§ Document excerpt:
· · ·

The invented tales have the ability to both annoy and amuse the public. We may laugh at the colourful tabloid headline, chuckle at the chutzpah of the hack, but the drip-drip effect of such nonsense creates the impression of a circus.

Before you know where you are, a negative impression of Europe and the European Union is deeply entrenched in society.

Some reports poke fun at the European Parliament (EP) and MEPs. We're big and ugly enough to take it on the chin. That's not exactly new for politicians.

But my worry is other tales seep into the public conscious, branded with a screaming headline: 'NOW look what THEY are forcing us to do!!!'

Never mind the fact that THEY is actually WE, since the UK is a fully paid up member of the EU with bags of influence still, despite UKIPs best efforts to destabalise the UK's foreign policy through domestic scaremongering and misinformation.

The misreporting is often obscene. A personal report by a lone MEP sat on a small committee, suddenly becomes an agreed regulation or directive, signed, sealed and headed to the UK tomorrow.

Remember when we were going to be forced to have busts of Jacques Delors on motorway bridges, or the EU badge on England football shirts?

Last week the EU was going to 'force' Britain to change polling day to a Sunday, while the Commission was accused of churning out 'Soviet-style' propaganda because it had produced an EU guide for schools.

Actually I would like to stand up form that effort. My campaign has reinforced my belief that European politics - a key aspect of British political life whether we are in or out of the EU - should be taught in the classroom. I am shocked at the lack of European element to politics classes at some schools I have visited.

David Cameron's referendum pledge for the Conservative Party, should they win a majority at the next general election, should mean it's time to do away with the fantasy of the EU, the euromyth version, and get some real facts.

· · ·

§ Recorded information:
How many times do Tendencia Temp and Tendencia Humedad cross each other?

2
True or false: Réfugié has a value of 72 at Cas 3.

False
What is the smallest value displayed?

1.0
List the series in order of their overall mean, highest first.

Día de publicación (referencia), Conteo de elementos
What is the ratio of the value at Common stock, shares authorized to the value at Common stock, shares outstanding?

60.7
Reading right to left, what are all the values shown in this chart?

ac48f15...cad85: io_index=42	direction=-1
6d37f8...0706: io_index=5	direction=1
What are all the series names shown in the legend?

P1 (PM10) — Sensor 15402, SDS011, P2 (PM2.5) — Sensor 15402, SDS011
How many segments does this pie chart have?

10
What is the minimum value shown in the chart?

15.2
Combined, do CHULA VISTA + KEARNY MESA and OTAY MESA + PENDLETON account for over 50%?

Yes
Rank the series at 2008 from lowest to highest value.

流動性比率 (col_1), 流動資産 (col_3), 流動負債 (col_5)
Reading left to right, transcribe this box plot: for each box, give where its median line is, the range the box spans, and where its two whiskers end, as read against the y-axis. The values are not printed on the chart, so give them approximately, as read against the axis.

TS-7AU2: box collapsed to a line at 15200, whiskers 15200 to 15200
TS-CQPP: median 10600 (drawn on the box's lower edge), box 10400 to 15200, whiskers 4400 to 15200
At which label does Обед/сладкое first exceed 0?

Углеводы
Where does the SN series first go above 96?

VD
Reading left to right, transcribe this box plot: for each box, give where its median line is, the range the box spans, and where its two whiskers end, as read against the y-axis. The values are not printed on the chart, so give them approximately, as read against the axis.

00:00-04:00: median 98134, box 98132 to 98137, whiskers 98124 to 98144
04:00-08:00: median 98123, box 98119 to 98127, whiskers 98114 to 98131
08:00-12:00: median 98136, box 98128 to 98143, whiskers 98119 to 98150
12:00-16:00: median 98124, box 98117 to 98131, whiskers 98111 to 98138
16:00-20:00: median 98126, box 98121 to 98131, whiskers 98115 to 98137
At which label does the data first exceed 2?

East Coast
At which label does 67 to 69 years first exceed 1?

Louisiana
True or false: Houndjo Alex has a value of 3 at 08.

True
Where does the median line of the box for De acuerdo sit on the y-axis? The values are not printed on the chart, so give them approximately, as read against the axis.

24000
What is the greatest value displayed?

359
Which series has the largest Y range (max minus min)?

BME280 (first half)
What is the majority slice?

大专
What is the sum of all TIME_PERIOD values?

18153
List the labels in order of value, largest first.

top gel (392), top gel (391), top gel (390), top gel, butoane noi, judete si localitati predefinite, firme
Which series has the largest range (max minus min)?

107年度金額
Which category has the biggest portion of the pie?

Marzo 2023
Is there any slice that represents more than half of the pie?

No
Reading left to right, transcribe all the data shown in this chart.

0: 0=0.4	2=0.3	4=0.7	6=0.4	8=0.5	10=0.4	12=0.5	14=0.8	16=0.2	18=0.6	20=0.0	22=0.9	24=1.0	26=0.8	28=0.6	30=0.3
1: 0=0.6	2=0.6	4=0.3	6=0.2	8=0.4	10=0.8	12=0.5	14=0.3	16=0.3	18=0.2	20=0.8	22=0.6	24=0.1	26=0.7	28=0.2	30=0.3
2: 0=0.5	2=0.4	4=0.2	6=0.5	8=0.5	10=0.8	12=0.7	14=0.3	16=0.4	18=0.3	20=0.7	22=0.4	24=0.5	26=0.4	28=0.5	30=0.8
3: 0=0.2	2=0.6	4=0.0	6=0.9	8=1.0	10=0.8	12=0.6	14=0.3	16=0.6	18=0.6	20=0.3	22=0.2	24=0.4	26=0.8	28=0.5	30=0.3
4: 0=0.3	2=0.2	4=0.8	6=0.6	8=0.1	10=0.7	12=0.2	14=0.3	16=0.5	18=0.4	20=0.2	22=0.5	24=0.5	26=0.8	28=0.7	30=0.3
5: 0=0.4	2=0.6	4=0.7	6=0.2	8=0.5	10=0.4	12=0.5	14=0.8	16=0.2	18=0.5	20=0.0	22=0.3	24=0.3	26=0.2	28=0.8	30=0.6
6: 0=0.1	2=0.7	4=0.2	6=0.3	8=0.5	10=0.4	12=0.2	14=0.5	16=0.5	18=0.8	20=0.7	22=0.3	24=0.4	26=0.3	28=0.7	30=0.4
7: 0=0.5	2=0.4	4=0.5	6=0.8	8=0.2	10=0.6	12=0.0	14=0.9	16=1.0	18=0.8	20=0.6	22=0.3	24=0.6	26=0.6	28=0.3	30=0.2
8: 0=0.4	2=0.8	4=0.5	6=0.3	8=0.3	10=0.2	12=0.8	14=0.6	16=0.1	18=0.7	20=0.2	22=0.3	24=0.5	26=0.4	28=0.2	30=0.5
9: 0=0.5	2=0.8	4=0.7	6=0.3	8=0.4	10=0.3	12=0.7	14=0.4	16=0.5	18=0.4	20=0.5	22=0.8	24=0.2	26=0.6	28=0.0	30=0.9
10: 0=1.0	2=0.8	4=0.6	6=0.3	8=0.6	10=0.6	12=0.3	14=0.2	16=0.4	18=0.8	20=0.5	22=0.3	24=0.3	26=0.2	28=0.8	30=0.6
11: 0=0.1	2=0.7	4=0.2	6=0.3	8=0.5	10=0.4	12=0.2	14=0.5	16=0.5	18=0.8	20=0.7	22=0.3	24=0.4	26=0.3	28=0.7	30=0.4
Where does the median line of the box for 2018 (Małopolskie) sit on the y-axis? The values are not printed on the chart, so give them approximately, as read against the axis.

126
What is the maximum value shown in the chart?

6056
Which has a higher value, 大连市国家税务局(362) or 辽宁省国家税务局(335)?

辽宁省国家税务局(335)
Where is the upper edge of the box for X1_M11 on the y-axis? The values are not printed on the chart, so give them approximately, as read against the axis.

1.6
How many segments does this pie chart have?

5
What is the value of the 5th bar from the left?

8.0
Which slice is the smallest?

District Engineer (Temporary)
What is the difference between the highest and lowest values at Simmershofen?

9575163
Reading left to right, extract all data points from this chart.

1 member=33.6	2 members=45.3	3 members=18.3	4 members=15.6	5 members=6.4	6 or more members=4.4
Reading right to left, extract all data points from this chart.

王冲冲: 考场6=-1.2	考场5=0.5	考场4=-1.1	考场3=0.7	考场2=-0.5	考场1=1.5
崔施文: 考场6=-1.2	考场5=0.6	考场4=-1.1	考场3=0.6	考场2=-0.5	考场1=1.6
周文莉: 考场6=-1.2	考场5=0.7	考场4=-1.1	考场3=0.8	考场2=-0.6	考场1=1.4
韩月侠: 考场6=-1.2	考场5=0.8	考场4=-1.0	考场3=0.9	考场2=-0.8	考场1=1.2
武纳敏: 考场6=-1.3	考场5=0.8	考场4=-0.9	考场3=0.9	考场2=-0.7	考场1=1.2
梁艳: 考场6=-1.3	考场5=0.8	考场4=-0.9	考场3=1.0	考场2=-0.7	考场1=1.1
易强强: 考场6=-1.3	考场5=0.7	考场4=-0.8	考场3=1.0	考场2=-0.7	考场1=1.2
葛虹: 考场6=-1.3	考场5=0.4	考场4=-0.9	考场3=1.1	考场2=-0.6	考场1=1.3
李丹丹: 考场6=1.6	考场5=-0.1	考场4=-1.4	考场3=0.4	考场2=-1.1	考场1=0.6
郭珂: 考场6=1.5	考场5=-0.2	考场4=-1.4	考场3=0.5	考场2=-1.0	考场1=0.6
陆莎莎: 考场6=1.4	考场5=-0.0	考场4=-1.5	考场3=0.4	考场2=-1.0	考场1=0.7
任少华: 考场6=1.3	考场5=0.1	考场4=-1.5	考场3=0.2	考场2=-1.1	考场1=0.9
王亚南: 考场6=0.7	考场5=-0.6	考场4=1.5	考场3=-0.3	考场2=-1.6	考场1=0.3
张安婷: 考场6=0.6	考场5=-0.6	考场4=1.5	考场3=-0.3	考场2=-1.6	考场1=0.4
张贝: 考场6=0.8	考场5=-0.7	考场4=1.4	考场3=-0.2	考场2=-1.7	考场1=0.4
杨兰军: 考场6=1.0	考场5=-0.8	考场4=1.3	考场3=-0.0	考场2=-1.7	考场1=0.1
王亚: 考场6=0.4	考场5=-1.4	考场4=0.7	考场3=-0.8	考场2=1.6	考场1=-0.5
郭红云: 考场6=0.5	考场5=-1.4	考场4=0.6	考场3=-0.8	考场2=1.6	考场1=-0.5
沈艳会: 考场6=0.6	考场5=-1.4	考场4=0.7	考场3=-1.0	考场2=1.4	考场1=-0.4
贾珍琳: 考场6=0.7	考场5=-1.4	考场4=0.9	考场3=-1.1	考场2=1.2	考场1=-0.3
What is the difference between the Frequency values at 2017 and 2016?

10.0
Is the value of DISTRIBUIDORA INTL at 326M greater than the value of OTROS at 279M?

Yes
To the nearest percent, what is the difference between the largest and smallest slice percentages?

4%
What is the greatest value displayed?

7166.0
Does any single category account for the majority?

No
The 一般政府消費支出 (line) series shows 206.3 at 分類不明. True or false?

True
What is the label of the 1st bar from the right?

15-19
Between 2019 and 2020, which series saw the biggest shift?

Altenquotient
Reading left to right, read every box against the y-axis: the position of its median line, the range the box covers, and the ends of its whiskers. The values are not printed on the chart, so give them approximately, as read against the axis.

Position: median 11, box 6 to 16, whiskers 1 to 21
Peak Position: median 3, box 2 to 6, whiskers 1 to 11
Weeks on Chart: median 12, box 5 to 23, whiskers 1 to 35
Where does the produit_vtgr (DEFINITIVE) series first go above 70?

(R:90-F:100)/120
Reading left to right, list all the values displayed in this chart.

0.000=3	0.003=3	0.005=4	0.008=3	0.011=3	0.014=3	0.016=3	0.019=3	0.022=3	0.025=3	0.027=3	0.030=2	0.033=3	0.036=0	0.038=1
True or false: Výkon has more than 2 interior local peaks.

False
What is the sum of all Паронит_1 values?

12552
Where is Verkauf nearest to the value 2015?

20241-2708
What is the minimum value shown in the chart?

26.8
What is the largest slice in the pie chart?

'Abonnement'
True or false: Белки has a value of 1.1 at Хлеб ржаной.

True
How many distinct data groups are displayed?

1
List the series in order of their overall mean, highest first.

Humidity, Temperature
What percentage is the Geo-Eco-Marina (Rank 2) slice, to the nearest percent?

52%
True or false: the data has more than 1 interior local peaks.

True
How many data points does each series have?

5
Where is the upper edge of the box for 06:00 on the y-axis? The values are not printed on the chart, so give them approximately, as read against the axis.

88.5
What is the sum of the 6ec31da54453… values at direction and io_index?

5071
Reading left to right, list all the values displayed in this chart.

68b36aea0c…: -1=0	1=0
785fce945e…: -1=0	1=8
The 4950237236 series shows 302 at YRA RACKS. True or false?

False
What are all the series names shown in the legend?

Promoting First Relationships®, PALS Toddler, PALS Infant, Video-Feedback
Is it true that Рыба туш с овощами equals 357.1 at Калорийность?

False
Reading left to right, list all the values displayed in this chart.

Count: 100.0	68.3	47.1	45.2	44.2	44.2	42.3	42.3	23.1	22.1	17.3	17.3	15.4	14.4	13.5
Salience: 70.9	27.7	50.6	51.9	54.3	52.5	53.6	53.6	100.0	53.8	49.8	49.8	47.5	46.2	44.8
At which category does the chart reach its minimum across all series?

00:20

· · ·

§ Task requirements: In the text on how the press misreports the EU, restate the passage that begins at the words "Actually I would" and stops after "I have visited.", swapping "belief" for "conviction".

§ Task output:
Actually I would like to stand up form that effort. My campaign has reinforced my conviction that European politics - a key aspect of British political life whether we are in or out of the EU - should be taught in the classroom. I am shocked at the lack of European element to politics classes at some schools I have visited.